Schladweiler's mother, Dixie Schladweiler, who serves as the personal representative to Molly's estate, filed the lawsuit in November 2021 with attorney Zach Flood, seeking general and special damages, compensatory damages beyond medical expenses and compensation for lost wages, permanent injury and for Schladweiler's wrongful death.
Allegations of the case included claims that CGS knowingly and willfully declined to install proper ventilation systems, despite being quoted by a local contractor to install them. The estate claims this was done in an effort to put profits before the safety of their employees.
CGS, however, specifically denies this claim, denying that any employee received a quote or chose to forego the installation of ventilation systems.
Just one month after the initial filing, CGS motioned to court to dismiss the lawsuit entirely, arguing that, without proof that CGS was intentionally negligent, Schladweiler's estate is entitled only to workers compensation under South Dakota law, and added that the lawsuit is based entirely on accusation and not on fact.
“The estate’s complaint is an attempt to use the correct terminology to disguise negligent, or wanton and reckless, actions as intentional actions in order to trigger the intentional tort exception under SDCL 62-3-2,” CGS’s motion to dismiss reads. “The complaint contains no factual allegations that would allow the court to draw a reasonable inference that CGS is liable for an intentional tort.”

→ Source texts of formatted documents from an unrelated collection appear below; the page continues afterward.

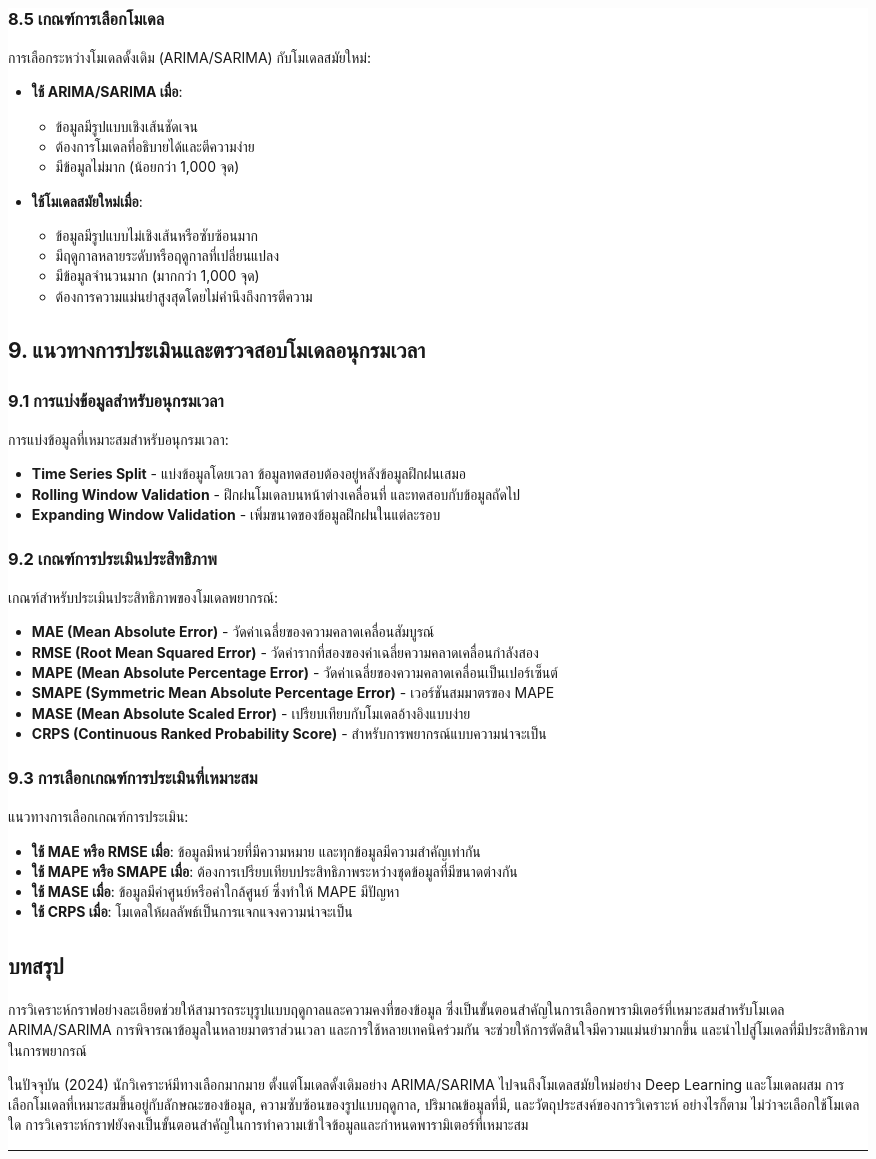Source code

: ### 8.5 เกณฑ์การเลือกโมเดล

การเลือกระหว่างโมเดลดั้งเดิม (ARIMA/SARIMA) กับโมเดลสมัยใหม่:

- **ใช้ ARIMA/SARIMA เมื่อ**:
  - ข้อมูลมีรูปแบบเชิงเส้นชัดเจน
  - ต้องการโมเดลที่อธิบายได้และตีความง่าย
  - มีข้อมูลไม่มาก (น้อยกว่า 1,000 จุด)
  
- **ใช้โมเดลสมัยใหม่เมื่อ**:
  - ข้อมูลมีรูปแบบไม่เชิงเส้นหรือซับซ้อนมาก
  - มีฤดูกาลหลายระดับหรือฤดูกาลที่เปลี่ยนแปลง
  - มีข้อมูลจำนวนมาก (มากกว่า 1,000 จุด)
  - ต้องการความแม่นยำสูงสุดโดยไม่คำนึงถึงการตีความ

## 9. แนวทางการประเมินและตรวจสอบโมเดลอนุกรมเวลา

### 9.1 การแบ่งข้อมูลสำหรับอนุกรมเวลา

การแบ่งข้อมูลที่เหมาะสมสำหรับอนุกรมเวลา:

- **Time Series Split** - แบ่งข้อมูลโดยเวลา ข้อมูลทดสอบต้องอยู่หลังข้อมูลฝึกฝนเสมอ
- **Rolling Window Validation** - ฝึกฝนโมเดลบนหน้าต่างเคลื่อนที่ และทดสอบกับข้อมูลถัดไป
- **Expanding Window Validation** - เพิ่มขนาดของข้อมูลฝึกฝนในแต่ละรอบ

### 9.2 เกณฑ์การประเมินประสิทธิภาพ

เกณฑ์สำหรับประเมินประสิทธิภาพของโมเดลพยากรณ์:

- **MAE (Mean Absolute Error)** - วัดค่าเฉลี่ยของความคลาดเคลื่อนสัมบูรณ์
- **RMSE (Root Mean Squared Error)** - วัดค่ารากที่สองของค่าเฉลี่ยความคลาดเคลื่อนกำลังสอง
- **MAPE (Mean Absolute Percentage Error)** - วัดค่าเฉลี่ยของความคลาดเคลื่อนเป็นเปอร์เซ็นต์
- **SMAPE (Symmetric Mean Absolute Percentage Error)** - เวอร์ชันสมมาตรของ MAPE
- **MASE (Mean Absolute Scaled Error)** - เปรียบเทียบกับโมเดลอ้างอิงแบบง่าย
- **CRPS (Continuous Ranked Probability Score)** - สำหรับการพยากรณ์แบบความน่าจะเป็น

### 9.3 การเลือกเกณฑ์การประเมินที่เหมาะสม

แนวทางการเลือกเกณฑ์การประเมิน:

- **ใช้ MAE หรือ RMSE เมื่อ**: ข้อมูลมีหน่วยที่มีความหมาย และทุกข้อมูลมีความสำคัญเท่ากัน
- **ใช้ MAPE หรือ SMAPE เมื่อ**: ต้องการเปรียบเทียบประสิทธิภาพระหว่างชุดข้อมูลที่มีขนาดต่างกัน
- **ใช้ MASE เมื่อ**: ข้อมูลมีค่าศูนย์หรือค่าใกล้ศูนย์ ซึ่งทำให้ MAPE มีปัญหา
- **ใช้ CRPS เมื่อ**: โมเดลให้ผลลัพธ์เป็นการแจกแจงความน่าจะเป็น

## บทสรุป

การวิเคราะห์กราฟอย่างละเอียดช่วยให้สามารถระบุรูปแบบฤดูกาลและความคงที่ของข้อมูล ซึ่งเป็นขั้นตอนสำคัญในการเลือกพารามิเตอร์ที่เหมาะสมสำหรับโมเดล ARIMA/SARIMA การพิจารณาข้อมูลในหลายมาตราส่วนเวลา และการใช้หลายเทคนิคร่วมกัน จะช่วยให้การตัดสินใจมีความแม่นยำมากขึ้น และนำไปสู่โมเดลที่มีประสิทธิภาพในการพยากรณ์

ในปัจจุบัน (2024) นักวิเคราะห์มีทางเลือกมากมาย ตั้งแต่โมเดลดั้งเดิมอย่าง ARIMA/SARIMA ไปจนถึงโมเดลสมัยใหม่อย่าง Deep Learning และโมเดลผสม การเลือกโมเดลที่เหมาะสมขึ้นอยู่กับลักษณะของข้อมูล, ความซับซ้อนของรูปแบบฤดูกาล, ปริมาณข้อมูลที่มี, และวัตถุประสงค์ของการวิเคราะห์ อย่างไรก็ตาม ไม่ว่าจะเลือกใช้โมเดลใด การวิเคราะห์กราฟยังคงเป็นขั้นตอนสำคัญในการทำความเข้าใจข้อมูลและกำหนดพารามิเตอร์ที่เหมาะสม

---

In a filing resisting CGS’s motion to dismiss, Flood argued, among other evidence, multiple OSHA violations provide proof of the company’s willful negligence.
In the complaint filed by the U.S. Department of Labor, who oversees OSHA, CGS was issued two citations. One citation contained serious violations for failure to develop, implement and maintain a written hazard communication program; failure to ensure hazardous chemical containers were labeled with hazard warnings; and failure to maintain safety data sheets for each hazardous chemical kept on-site. The second citation included willful violations for failure to provide hazardous chemical trainings and failure to ensure proper ventilation in rooms where liquid nitrogen was handled.

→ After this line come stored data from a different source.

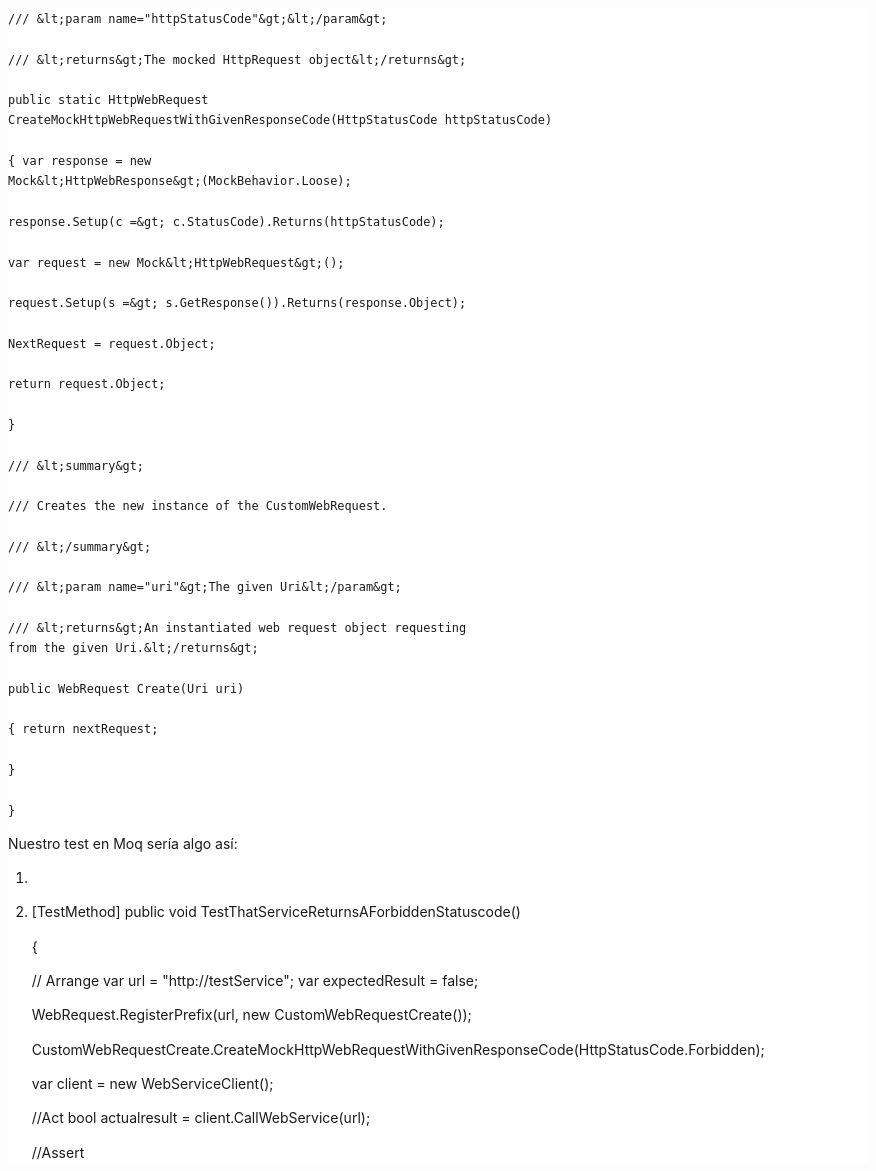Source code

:     /// &lt;param name="httpStatusCode"&gt;&lt;/param&gt;

    /// &lt;returns&gt;The mocked HttpRequest object&lt;/returns&gt;

    public static HttpWebRequest
    CreateMockHttpWebRequestWithGivenResponseCode(HttpStatusCode httpStatusCode)

    { var response = new
    Mock&lt;HttpWebResponse&gt;(MockBehavior.Loose);

    response.Setup(c =&gt; c.StatusCode).Returns(httpStatusCode);

    var request = new Mock&lt;HttpWebRequest&gt;();

    request.Setup(s =&gt; s.GetResponse()).Returns(response.Object);

    NextRequest = request.Object;

    return request.Object;

    }

    /// &lt;summary&gt;

    /// Creates the new instance of the CustomWebRequest.

    /// &lt;/summary&gt;

    /// &lt;param name="uri"&gt;The given Uri&lt;/param&gt;

    /// &lt;returns&gt;An instantiated web request object requesting
    from the given Uri.&lt;/returns&gt;

    public WebRequest Create(Uri uri)

    { return nextRequest;

    }

    }

Nuestro test en Moq sería algo así:

1.  



1.  \[TestMethod\] public
    void TestThatServiceReturnsAForbiddenStatuscode()

    {

    // Arrange var url = "http://testService"; var expectedResult =
    false;

    WebRequest.RegisterPrefix(url, new CustomWebRequestCreate());

    CustomWebRequestCreate.CreateMockHttpWebRequestWithGivenResponseCode(HttpStatusCode.Forbidden);

    var client = new WebServiceClient();

    //Act bool actualresult = client.CallWebService(url);

    //Assert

The OSHA report specifically noted Schladweiler was working alone, late at night, in a room with no safety devices to warn her of an oxygen-deficient environment.
According to an online database of cases curated by OSHA, CGS has contested all violations included in the report and has made no payments toward their fines, which totaled over $122,000. The case remains open to this day, as the U.S. Department of Justice investigates CGS for possible criminal charges.
Following a Jan. 25, 2022 hearing in Davison County regarding CGS’s motion to dismiss the case, Judge Patrick Smith denied the motion, requiring CGS to respond to the estate’s allegations by Feb. 25.
In their latest court filing, submitted on the last day possible, CGS denied any allegation made by the estate that could be interpreted as to place blame on the company for Schladweiler's death — including allegations based off of the contested OSHA reports.
The company only agreed with the estate on basic information, such as acknowledging that Schladweiler was an employee of the company, the date and place of her death, that liquid nitrogen is a hazardous chemical and that Schladweiler handled liquid nitrogen as part of her duties.
Unless Schladweiler's estate and CGS reach a settlement beforehand, the case will eventually be heard before a jury, who will determine if the estate is owed any damages or compensation. That hearing has yet to be scheduled.